After the previous paragraph, I copied from another file a previous version of the component and the legend was fixed. Switched back to the updated version and it is working now.
I am also modelling a window section and I got an issue. I modelled the window frame with polylines and then make them as a surface. After I assigned the materials to the right surfaces and run the simulations I got an error like “Geometry connected to_polygons does not form a single polysurface” and there could be holes as well (even though I have already drawn 3x this one). I baked the Therm_polygons, join them together and I checked with the “DupBorder” and it says I have 1 border which would mean that there is no hole, so I dont know why i got these errors. Can you help me to figure out what the problem would be? I would be very grateful :).
I attached the rhino. and gh. files. window_therm.3dm (1.1 MB) window_therm_gh.gh (505.1 KB)
Why don’t you try the probRegion output on Honeybee_Write THERM component to find out problematic edges? There’s typically some difference between what we think is fine and what the tool thinks is fine.
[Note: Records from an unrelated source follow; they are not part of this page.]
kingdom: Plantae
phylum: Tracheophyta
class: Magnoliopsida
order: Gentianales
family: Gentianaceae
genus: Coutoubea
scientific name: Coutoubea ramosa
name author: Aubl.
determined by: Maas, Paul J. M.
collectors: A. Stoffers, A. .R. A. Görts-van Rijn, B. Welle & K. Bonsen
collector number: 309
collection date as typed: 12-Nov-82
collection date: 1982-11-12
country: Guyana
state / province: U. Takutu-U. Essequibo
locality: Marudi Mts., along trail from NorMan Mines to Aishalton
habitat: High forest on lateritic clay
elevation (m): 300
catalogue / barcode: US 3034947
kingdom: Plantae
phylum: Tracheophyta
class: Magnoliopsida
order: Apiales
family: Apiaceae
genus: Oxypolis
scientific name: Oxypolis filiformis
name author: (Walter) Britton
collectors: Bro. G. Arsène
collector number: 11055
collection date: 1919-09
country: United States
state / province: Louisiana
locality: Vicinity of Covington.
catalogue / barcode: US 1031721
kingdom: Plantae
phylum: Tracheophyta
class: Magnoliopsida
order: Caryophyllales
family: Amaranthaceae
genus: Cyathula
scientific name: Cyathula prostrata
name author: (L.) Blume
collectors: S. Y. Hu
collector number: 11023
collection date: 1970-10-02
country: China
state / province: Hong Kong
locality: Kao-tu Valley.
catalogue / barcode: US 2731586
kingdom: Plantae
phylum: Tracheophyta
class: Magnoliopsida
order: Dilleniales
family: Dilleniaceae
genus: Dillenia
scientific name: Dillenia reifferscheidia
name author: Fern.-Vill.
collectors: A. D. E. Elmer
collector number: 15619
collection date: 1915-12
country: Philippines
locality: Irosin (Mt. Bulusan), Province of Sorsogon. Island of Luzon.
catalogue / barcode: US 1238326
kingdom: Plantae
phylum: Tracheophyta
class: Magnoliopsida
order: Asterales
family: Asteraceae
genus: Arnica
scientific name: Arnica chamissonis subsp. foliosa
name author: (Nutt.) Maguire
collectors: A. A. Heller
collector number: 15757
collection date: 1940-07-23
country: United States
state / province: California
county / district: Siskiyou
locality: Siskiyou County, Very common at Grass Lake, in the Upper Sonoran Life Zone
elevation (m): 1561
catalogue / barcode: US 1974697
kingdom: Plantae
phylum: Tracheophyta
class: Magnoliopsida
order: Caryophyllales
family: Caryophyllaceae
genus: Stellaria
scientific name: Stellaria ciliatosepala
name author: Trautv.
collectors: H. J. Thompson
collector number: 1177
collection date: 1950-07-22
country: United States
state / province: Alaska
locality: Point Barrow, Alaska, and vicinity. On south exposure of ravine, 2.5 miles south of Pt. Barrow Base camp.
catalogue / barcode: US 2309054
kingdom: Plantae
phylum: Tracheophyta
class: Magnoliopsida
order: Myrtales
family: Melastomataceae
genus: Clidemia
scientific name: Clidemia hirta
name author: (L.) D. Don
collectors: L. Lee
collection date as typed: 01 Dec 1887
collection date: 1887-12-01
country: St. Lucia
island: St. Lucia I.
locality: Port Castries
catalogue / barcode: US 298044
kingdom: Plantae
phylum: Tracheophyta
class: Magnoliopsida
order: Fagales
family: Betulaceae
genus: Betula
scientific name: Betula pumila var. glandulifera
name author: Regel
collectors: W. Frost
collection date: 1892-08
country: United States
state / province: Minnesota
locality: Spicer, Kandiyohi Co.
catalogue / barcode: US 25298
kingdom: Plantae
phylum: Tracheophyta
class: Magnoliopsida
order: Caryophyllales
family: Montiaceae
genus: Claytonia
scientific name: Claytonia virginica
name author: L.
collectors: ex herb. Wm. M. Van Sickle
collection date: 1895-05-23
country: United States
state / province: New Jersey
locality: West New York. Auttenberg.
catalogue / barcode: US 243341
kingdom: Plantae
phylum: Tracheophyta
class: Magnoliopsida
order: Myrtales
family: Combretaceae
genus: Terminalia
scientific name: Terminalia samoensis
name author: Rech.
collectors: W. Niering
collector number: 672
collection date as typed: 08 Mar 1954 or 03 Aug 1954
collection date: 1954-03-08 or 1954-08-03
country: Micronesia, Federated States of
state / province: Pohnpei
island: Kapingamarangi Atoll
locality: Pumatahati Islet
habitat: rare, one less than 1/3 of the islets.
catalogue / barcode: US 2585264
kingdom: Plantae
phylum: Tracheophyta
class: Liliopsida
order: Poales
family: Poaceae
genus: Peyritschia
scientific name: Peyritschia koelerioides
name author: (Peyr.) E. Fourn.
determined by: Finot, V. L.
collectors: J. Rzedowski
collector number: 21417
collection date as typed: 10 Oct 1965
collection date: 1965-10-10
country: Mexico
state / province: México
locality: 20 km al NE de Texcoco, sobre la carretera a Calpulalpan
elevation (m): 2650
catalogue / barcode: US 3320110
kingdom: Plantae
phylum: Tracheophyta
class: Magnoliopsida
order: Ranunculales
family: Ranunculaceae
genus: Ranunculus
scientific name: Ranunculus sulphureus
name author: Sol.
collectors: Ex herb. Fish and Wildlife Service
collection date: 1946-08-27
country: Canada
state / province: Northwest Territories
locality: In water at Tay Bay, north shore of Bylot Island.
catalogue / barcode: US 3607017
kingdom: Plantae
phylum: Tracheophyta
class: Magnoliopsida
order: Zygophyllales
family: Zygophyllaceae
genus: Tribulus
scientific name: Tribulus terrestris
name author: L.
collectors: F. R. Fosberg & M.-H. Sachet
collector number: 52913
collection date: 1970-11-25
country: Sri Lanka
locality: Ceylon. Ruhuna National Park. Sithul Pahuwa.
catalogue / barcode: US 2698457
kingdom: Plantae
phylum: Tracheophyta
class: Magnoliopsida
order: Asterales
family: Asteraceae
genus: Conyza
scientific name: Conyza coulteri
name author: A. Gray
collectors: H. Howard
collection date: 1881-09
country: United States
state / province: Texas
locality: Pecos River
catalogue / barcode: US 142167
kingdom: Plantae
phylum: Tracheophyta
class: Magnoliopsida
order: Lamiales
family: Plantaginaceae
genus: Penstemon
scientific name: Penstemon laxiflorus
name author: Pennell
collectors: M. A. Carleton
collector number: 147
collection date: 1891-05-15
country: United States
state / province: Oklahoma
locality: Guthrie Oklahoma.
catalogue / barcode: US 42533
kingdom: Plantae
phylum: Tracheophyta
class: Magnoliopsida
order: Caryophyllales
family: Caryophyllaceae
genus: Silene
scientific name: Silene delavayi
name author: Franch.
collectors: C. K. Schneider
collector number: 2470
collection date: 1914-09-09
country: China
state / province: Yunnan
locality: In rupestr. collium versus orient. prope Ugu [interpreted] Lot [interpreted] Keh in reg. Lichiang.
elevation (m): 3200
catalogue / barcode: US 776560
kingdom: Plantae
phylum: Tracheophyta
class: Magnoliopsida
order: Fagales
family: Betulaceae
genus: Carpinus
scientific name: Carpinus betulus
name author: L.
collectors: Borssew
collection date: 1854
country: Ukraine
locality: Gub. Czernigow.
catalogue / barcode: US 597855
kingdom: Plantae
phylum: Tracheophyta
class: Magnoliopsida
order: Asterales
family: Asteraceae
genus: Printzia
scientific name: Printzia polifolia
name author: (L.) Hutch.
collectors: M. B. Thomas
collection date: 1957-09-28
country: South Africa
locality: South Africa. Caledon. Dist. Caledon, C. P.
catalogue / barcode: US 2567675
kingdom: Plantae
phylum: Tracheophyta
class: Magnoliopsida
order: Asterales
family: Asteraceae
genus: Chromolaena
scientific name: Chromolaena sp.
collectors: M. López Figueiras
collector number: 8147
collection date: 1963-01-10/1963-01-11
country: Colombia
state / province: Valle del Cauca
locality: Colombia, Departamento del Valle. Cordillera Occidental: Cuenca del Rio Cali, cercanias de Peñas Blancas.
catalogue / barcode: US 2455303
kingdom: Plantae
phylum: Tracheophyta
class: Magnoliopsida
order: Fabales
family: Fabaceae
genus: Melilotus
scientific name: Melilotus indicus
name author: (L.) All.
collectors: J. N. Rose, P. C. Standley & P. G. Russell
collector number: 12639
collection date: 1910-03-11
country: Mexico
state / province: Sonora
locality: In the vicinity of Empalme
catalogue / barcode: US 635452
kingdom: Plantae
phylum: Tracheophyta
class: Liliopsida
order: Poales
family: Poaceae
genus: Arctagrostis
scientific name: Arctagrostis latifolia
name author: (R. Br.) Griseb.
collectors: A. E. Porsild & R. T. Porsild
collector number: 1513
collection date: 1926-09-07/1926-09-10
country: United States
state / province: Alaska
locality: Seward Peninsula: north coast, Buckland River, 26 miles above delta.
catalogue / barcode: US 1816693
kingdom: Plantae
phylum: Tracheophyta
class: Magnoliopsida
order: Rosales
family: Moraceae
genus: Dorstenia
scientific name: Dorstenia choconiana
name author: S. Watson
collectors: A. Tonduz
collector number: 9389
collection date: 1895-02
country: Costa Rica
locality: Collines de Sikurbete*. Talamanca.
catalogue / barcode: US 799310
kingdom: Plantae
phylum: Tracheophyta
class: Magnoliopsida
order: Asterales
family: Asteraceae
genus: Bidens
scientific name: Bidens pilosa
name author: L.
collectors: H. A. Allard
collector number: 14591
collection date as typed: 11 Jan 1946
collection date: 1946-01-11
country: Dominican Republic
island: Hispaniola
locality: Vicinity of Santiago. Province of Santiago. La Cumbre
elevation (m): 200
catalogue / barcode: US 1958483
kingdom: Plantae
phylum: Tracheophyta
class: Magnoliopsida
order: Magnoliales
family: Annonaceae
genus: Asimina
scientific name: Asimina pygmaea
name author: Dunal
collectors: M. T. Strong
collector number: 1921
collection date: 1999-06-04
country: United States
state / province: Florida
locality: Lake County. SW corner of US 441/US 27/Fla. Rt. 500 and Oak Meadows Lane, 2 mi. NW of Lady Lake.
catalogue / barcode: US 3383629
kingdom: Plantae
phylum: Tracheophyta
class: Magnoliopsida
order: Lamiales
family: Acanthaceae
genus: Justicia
I took a quick look at your file and I can see that the issue is the result of two things, which become apparent by checking the probRegion as @devang suggests :
You have a number of polygons with holes in them going into your simulation and, while honeybee supports this, THERM does not allow polygons with holes in them.
The code that I wrote to automatically split polygons with holes into shapes that do not have holes is honestly not that good and it’s prone to errors. For that, I am sorry and I can at least say that I have thought of a better way to handle this when we eventually implement THERM capabilities in the [+] plugins.
But such [+] components are still a long way off in the future, and so I have a simple workaround for now, which is to manually split each of the polygons with a hole. So, you can take a polygon like this:
This will at least get the export of the model to THERM to be clean.
I will give one other note of caution about an issue that is beyond my ability to change myself but the THERM meshing algorithm has some limitations in terms of the amount of detail that it can resolve ad is especially prone to failure when there are large jumps in detail. I can see that you have a lot of detail in your model that is beyond what is needed to get a sense of the heat flow through the construction. So you may need to change this model to be a coarser representation of these details in order to not have the THERM meshing algorithm fail. Narrowing the size of the detail you are studying will also help.
Thank you so much for your reply. With your advise I could do the simulation. I made the whole details a little bit smaller and I turned the complex parts into simple. Also whenever I made a new part I checked whether is good for the sim or there is a problem so I modelled the whole detail step by step, and now it works. Thank you so much!